Maxwell Sim und Donald Crowhurst sind nicht die einzigen, die unter ihrer Einsamkeit leiden. Coe zeigt, dass die Menschen trotz der vielfältigen Kommunikationsmöglichkeiten durch die modernen Medien immer mehr vereinsamen. Wir werden von Tausenden von Satelliten beobachtet und können doch in vollkommener Isolation leben. Dazu trägt die Anonymität von Restaurant- und Hotelketten ebenso bei wie Facebook und andere Internetkontakte, die reale Freundschaften zunehmend ersetzen. Für Maxwell Sim führt dies zu der grotesken Situation, dass er seinem Navi den Namen Emma gibt, mit ihr spricht und sich ihr sehr nah fühlt.

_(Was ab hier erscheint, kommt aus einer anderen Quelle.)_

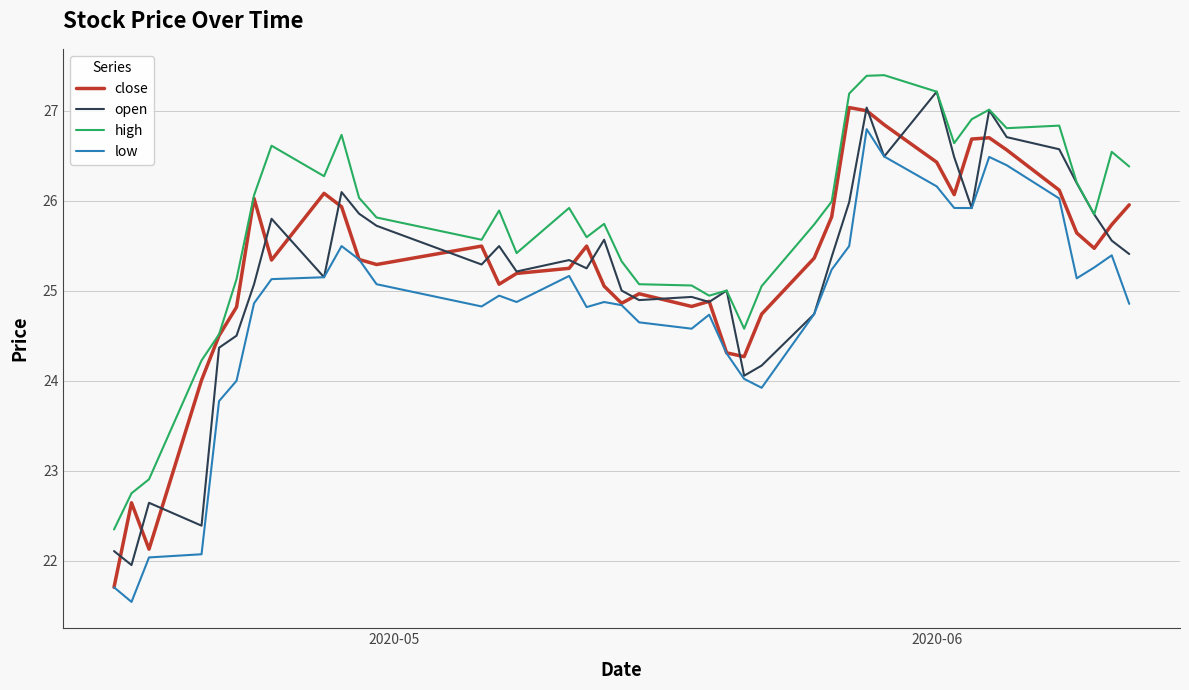

True or false: low has more than 0 interior local peaks.

True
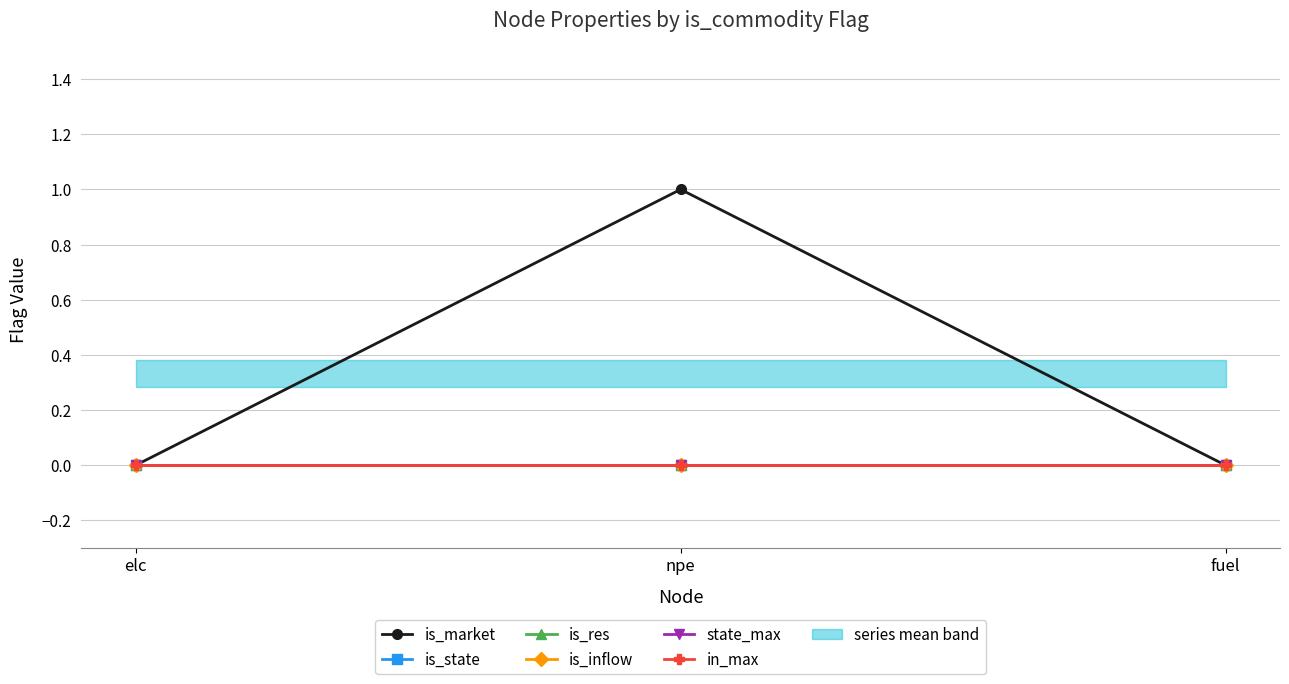

At how many categories does at least one series exceed 0?

1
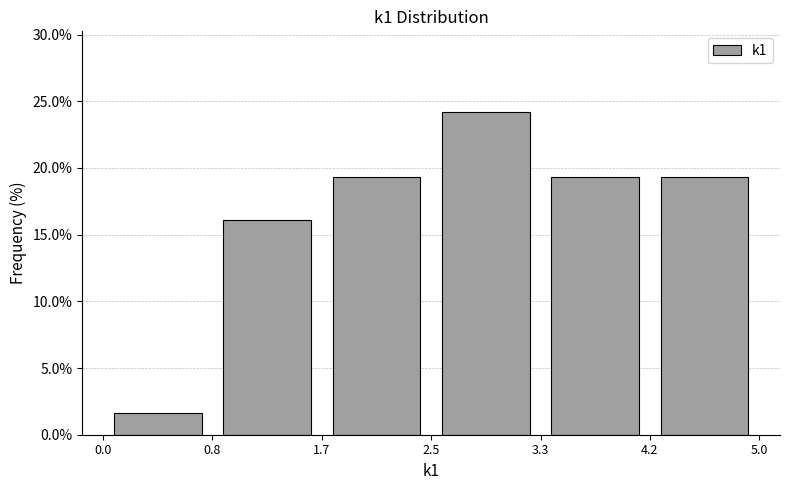

Reading left to right, list every bar in this chart as the range it spans on the x-axis followed by its height. The values are not printed on the chart, so give them approximately, as read against the axis.

0.0 to 0.8: 1.5
0.8 to 1.7: 16.0
1.7 to 2.5: 19.5
2.5 to 3.3: 24.0
3.3 to 4.2: 19.5
4.2 to 5.0: 19.5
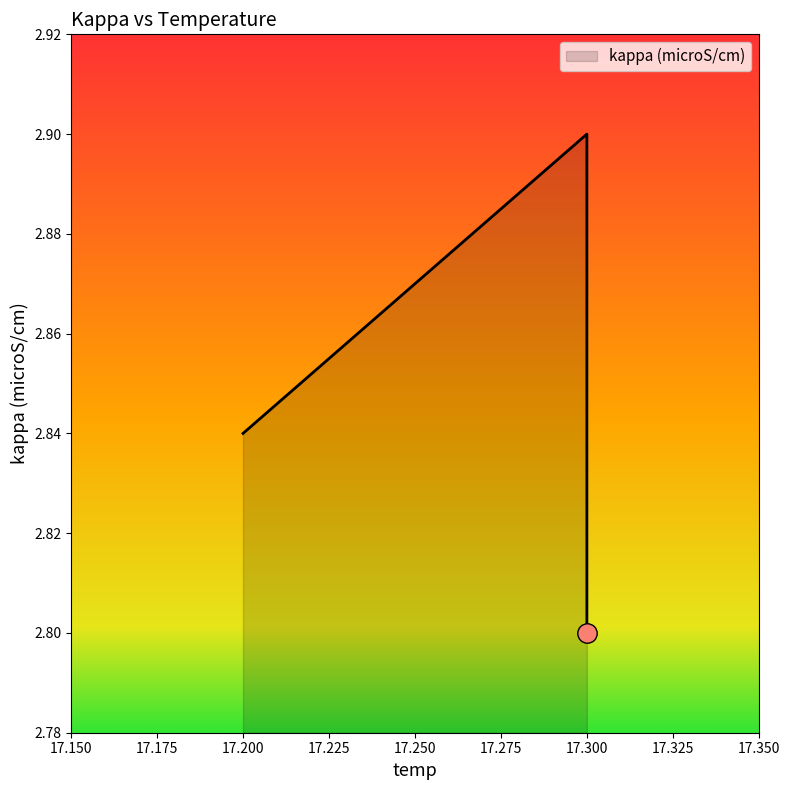

Reading right to left, list all the values displayed in this chart.

2.8	2.9	2.8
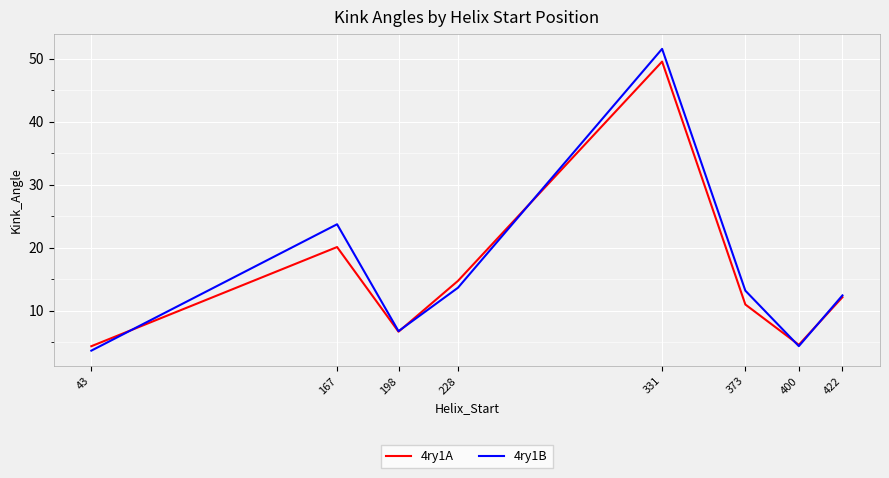

What is the sum of the 4ry1B values at 43 and 400?

8.0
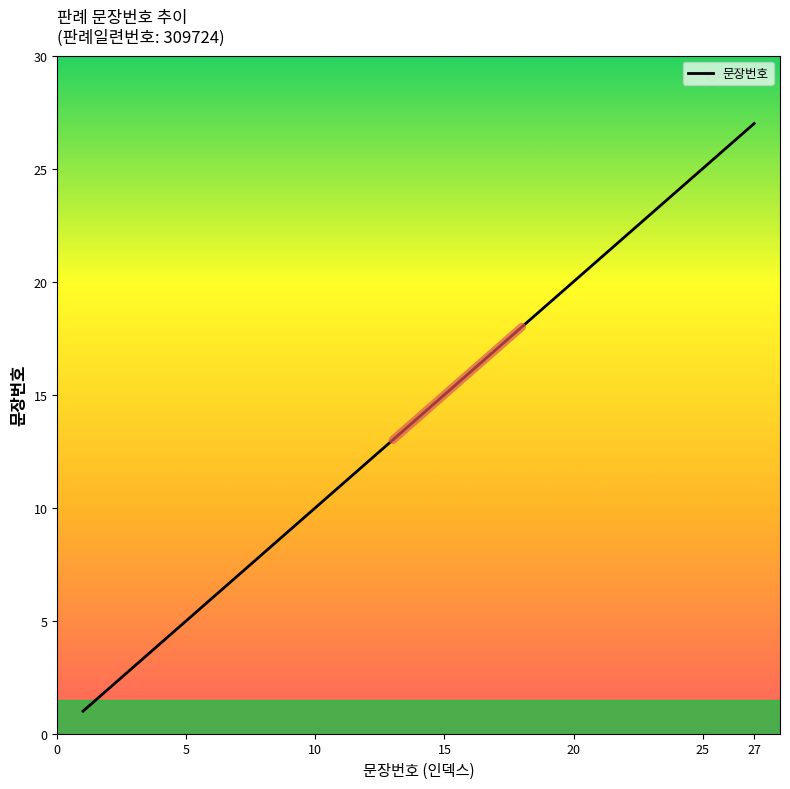

What is the maximum value for 문장번호?

27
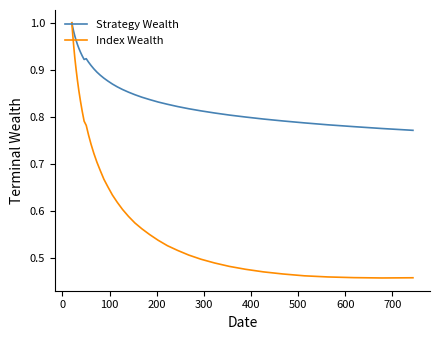

How many lines are shown in the chart?

2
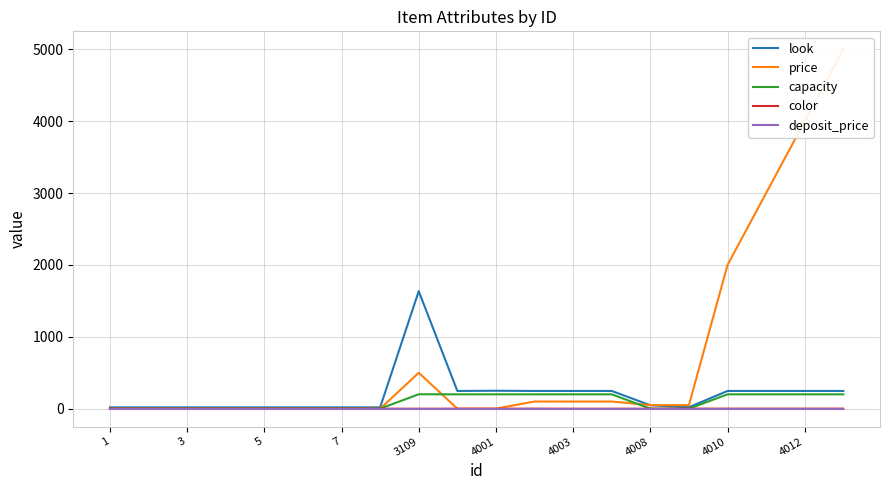

Reading left to right, list all the values displayed in this chart.

look: 19	19	19	19	19	19	19	19	1635	247	250	247	247	247	48	20	247	247	247	247
price: 0	0	0	0	0	0	0	0	500	1	1	100	100	100	50	50	2000	3000	4000	5000
capacity: 1	1	1	1	1	1	1	1	201	200	200	200	200	200	1	1	200	200	200	200
color: 0	0	0	0	0	0	0	0	0	0	0	1	0	0	0	1	1	1	1	1
deposit_price: 0	0	0	0	0	0	0	0	0	0	0	0	0	0	0	0	0	0	0	0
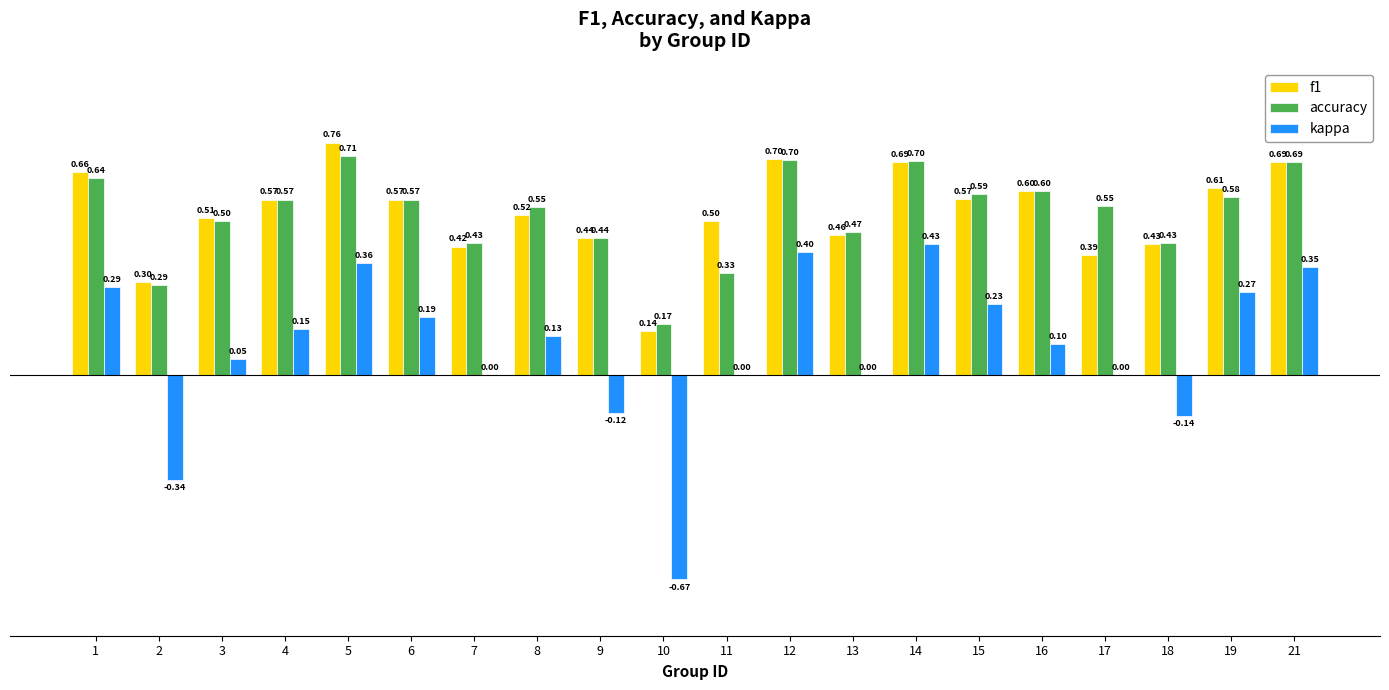

What is the difference between the kappa values at 10 and 2?

0.3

Coe kritisiert zu Vereinsamung führende Auswüchse des Lebens im 21. Jahrhundert, spricht aber auch noch eine Reihe anderer Themen an, wie zum Beispiel Umweltschutz und Finanzkrise.

Nicht zuletzt ist sein Roman mit seinen vielen eingeschobenen Geschichten aber auch ein Roman über den Schreibprozess selbst. Coe thematisiert das Schreiben in den zahlreichen Interventionen eines Autors, der sich direkt an den Leser wendet, den literarischen Ambitionen von Ex-Ehefrau Caroline und von Maxwells Vater, der sein Leben lang Gedichte schreibt und seinem Sohn einen Brief zugänglich macht, der die Schwierigkeiten in ihrem Verhältnis erklärt, in den Logbüchern des gescheiterten Seglers und der Biographie über sein Leben, in dem während des Studiums von Jugendfreundin Alyson geschriebenen Essay über einen Vorfall aus ihrer Teenagerzeit und schließlich in dem eigenartigen Schluss, der die Romanillusion zerstört. Charakteristischerweise sind es einige dieser Texte, in denen Maxwell Sim die Wahrheit über seine Vergangenheit erfährt und sich einigen für ihn sehr schmerzhaften Tatsachen stellen muss.

Der Roman ist nicht immer leicht zu lesen, hat durchaus einige Längen. Man hat den Eindruck, der Autor will zu vieles, verzettelt sich, glaubt trotz seiner Erfolge - Die ungeheuerliche Einsamkeit ... ist schließlich sein neunter Roman - anscheinend selbst nicht so recht, dass das Schreiben von Romanen eine seriöse Tätigkeit ist. Trotzdem habe ich das Buch gern und mit großem Interesse gelesen, nicht zuletzt auch wegen einiger köstlicher Passagen von absurder Komik wie zum Beispiel seinen Dialogen mit Navi Emma oder dem endlosen Monolog über das öde Kaff Watford und sein eigenes verkorkstes Leben, mit dem er Charles Hayward, seinen Sitznachbarn im Flugzeug, buchstäblich zu Tode langweilt.